The Romantics, somehow, didn’t get it: they thought it trivialised feelings which should be sacred. Beethoven thought the opera was a slander of Eternal Womanhood, and was immoral. Wagner went further: even the music, he thought, wasn’t up to standard, and Mozart had failed to provide good music for this precisely because he knew the dramatic content was poor. Only in the twentieth century did the opera come back into the standard repertoire, but, just as it was dismissed in the previous century because it was deemed too slight and artificial, it was those very decorative qualities that seemed to appeal to even perceptive commentators: Sir Thomas Beecham, an eminent Mozartian, praised it as “a long summer day spent in a cloudless land by a southern sea”.
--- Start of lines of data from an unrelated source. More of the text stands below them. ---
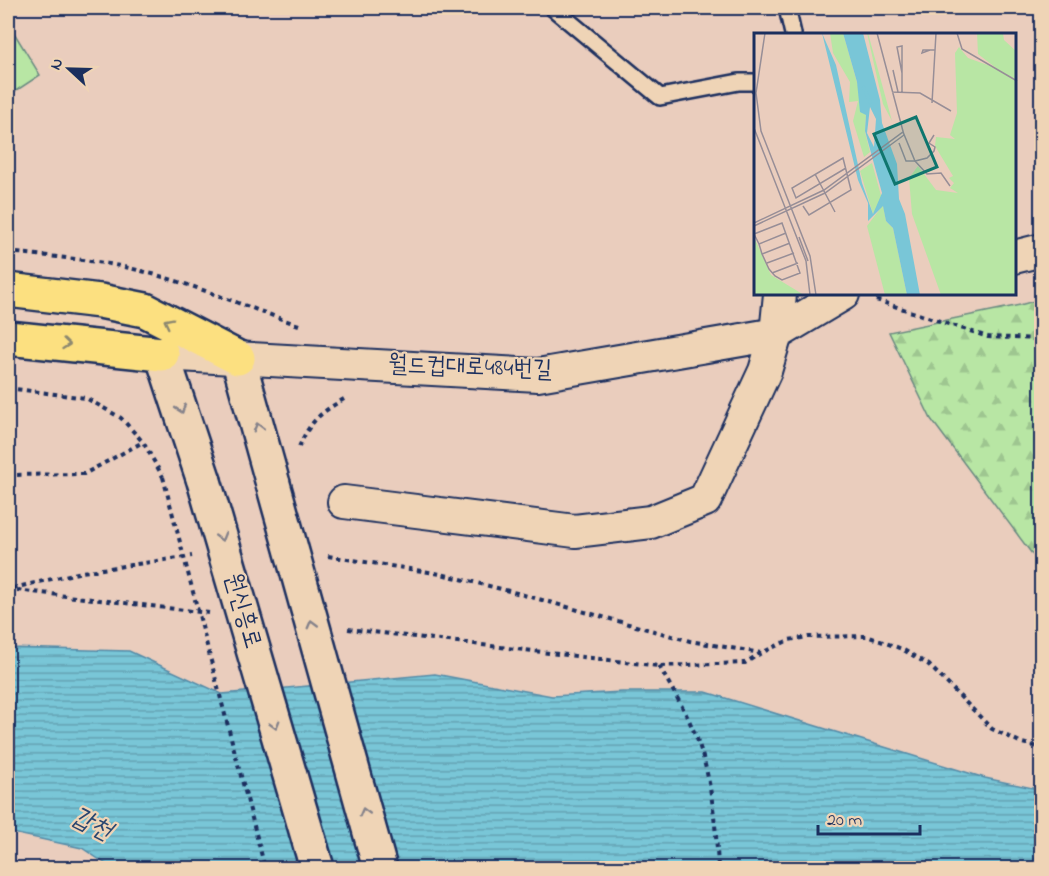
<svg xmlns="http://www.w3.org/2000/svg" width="1049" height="876" font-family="'Indie Flower','Poor Story',sans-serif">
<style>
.forest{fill:url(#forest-firs);stroke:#6a8a81;stroke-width:1.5}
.green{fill:#b8e6a4;stroke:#6a8a81;stroke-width:1.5}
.water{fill:url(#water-rules);stroke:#538aa7;stroke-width:1.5}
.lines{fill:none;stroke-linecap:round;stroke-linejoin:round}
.service-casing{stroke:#1b2f5e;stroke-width:20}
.minor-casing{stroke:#1b2f5e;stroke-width:36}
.tertiary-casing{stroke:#1b2f5e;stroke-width:38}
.primary-casing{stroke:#1b2f5e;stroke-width:38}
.path{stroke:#1b2f5e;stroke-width:4;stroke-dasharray:4.5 4.5;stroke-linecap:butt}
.service{stroke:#efd4b6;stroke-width:15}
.minor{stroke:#efd4b6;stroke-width:32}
.tertiary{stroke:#efd4b6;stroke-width:33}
.primary{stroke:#fce080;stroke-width:33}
.tertiary-bridge-casing{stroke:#1b2f5e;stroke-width:38;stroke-linecap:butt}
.path-bridge{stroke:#1b2f5e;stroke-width:4;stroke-dasharray:4.5 4.5;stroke-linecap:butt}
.tertiary-bridge{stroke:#efd4b6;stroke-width:33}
.oneway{stroke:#8c886f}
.oneway2{stroke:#85828a}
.labels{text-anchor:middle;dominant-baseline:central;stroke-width:4.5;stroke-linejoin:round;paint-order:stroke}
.street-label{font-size:24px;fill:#1b2f5e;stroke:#efd4b6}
.water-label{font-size:26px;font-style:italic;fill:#294670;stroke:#efd4b6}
.inset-river{fill:none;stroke:#79c6d7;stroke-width:3}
.inset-road{fill:none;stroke:#978e97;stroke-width:1.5}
.view{fill:#0f766e;fill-opacity:0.15;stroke:#0f766e;stroke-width:3}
.inset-edge{fill:none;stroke:#1b2f5e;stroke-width:3}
</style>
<defs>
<pattern id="forest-firs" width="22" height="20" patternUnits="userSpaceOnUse" patternTransform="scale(1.5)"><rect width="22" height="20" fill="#b8e6a4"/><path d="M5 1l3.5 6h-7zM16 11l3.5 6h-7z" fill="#9ec690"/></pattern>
<pattern id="water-rules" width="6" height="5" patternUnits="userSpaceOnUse" patternTransform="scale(1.5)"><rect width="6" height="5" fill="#79c6d7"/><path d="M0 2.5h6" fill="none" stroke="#62a1b2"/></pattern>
</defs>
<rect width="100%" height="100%" fill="#eacdbd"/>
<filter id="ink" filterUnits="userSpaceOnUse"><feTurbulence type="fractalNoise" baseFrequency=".0167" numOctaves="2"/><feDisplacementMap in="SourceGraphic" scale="12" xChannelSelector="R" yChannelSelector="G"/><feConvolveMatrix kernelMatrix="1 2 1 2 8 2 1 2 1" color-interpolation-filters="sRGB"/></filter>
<g filter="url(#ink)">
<path class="forest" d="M1041,299h1l-1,267 -110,-147 -42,-87 131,-27z"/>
<path class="green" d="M8,23l32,52 -32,21z"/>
<path class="water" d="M8,648l121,3 93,43 213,-20 117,22 70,-4h84l279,86 57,12 -1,78h-929l-30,-20 -74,-16z"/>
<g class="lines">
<g class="service-casing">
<path id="service" d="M553,8l107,89 79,-15h16
M787,8l6,26"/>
</g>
<g class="minor-casing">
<path id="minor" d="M1014,257l28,-7
M162,354l376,21 238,-41 4,-40
M344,502l231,29 76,-9 54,-22 60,-129 11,-37 67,-40"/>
</g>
<g class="tertiary-casing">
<path id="tertiary" d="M162,354l42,127
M238,358l35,126"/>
</g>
<g class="primary-casing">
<path id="primary" d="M8,290l92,11 45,9 93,48
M8,338l154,16"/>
</g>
<path class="path" d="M8,252c47,5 95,8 141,21 52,14 102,36 153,53
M876,300l112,37 54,2
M8,388l78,10 35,20 22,24 20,35
M299,447c11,-26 21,-34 45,-48
M8,475l76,-1 59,-32
M328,556l113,18 72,18 177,49 71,12
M13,588l69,-16 110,-16
M8,589l201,24
M348,629l311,37 86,-3 16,-10 28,-13 19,-3 59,-1 35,13 27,16 63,64 30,14 20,5
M659,666c11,20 24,40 33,61 19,41 24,97 26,141"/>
<use href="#service" class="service"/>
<use href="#minor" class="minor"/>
<use href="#tertiary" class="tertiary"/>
<use href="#primary" class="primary"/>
<g class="tertiary-bridge-casing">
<path id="tertiary-bridge" d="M204,481l113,387
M273,484l107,384"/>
</g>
<path class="path-bridge" d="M163,477l102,391"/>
<use href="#tertiary-bridge" class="tertiary-bridge"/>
</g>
<defs><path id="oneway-chevron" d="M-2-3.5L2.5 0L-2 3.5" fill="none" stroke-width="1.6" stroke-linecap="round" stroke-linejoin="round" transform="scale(1.5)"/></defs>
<g class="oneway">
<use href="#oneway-chevron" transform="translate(168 322) rotate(-153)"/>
<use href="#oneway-chevron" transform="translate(66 344) rotate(6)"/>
</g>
<g class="oneway2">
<use href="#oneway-chevron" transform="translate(181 409) rotate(71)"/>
<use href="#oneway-chevron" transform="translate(258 427) rotate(-106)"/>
<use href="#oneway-chevron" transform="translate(221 537) rotate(74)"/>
<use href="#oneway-chevron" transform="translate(312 624) rotate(-105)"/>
<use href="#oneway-chevron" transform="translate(275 725) rotate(74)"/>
<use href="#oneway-chevron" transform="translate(364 812) rotate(-105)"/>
</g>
</g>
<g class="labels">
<g class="street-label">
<text transform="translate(470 368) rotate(2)">월드컵대로484번길</text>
<text transform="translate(242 611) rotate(74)">원신흥로</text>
</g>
<g class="water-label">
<text transform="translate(91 825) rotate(27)">갑천</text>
</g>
</g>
<g transform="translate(754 33)">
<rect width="262" height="262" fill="#eacdbd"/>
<path d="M76,0h13l23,81 -1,18 5,20 -6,5 -11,-36 5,-20 -9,1 1,-20 -17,-29zM113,0h1l24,88 -9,-17zM118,130l10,36 -9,15 -13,-43zM129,172l3,16 7,7 14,67h-22l-18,-69z" fill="#b8e6a4"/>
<path d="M223,0h26l1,7 12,11v244h-75l-29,-81 -3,-36 9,-12 18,24 22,3 -8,-5 4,-5 -5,-5 4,-2 -18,-30 1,-9 19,2 -5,-4 7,-22 -2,-60 4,-6 9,11 28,10 -18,-14zM0,204l17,38 33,20h-50z" fill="#b8e6a4"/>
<path d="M68,0l14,32 26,118 11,31 9,-21 -17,-62 1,-16 -6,-3 -3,-30 -14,-49h20l17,67 2,23 15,41 2,35 6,15 15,81h-13l-14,-67 -7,-7 -3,-15 -15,15v-18l-10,-23zM116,74l6,12 -2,28 -7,-14z" fill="#79c6d7" fill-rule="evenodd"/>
<path class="inset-river" d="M109,53l8,18"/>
<path class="inset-road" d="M11,0l-9,60 5,38 49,125 6,39M123,0l27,102M203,0l5,16 55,32M176,17l-8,3 1,-3h12M139,37l5,22M138,59l28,1 31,18M148,59v-46l-5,1 5,26M178,70l4,-70M0,95l52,133 4,34M145,110l7,18h9l12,13 14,-1 9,13M61,141l20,38M49,173l6,9 42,-25 -8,-32 -51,30 4,10 50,-30M0,190l70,-33 79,-58 12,29 12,-3 7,-7 1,-4 -6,-4 5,-8M0,193l71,-33 79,-58M0,200v1l5,10 3,10 7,15 6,7 7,4 18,-7 -18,-50 -28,11M45,204l9,24M5,211l27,-11M8,221l28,-11M13,230l27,-10M18,240l26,-10"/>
<path class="view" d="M162,84l21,50 -42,17 -21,-50z"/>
<rect width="262" height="262" class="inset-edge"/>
</g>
<rect width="1049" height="876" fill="none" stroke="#efd4b6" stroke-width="30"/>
<rect x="15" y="15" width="1019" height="846" fill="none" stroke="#1b2f5e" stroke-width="2" filter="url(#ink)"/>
<g transform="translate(69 69) rotate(292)" stroke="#efd4b6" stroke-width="4.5" paint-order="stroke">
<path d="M0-4.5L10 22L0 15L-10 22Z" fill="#1b2f5e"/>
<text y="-9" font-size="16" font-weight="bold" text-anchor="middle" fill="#1b2f5e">N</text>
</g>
<path d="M818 825v9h102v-9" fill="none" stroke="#1b2f5e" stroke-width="3"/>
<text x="827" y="825" font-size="18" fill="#1b2f5e" stroke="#efd4b6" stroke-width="4.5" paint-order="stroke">20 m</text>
</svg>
In our own time, perceptions about this work have changed yet again. We seem to sense that, bursting out of the seemingly ordered framework, there is a tangle of human emotions that no purely rational view of humankind could ever accommodate. And at the centre of this tangle is that anguished longing for something that is not. Mozart, that archetypal Classicist, knew about this agonised longing at least as well as any of the Romantics did. Why should he not? It has, after all, always been with us. Like Viola, we are still calling upon our “soul within the house”.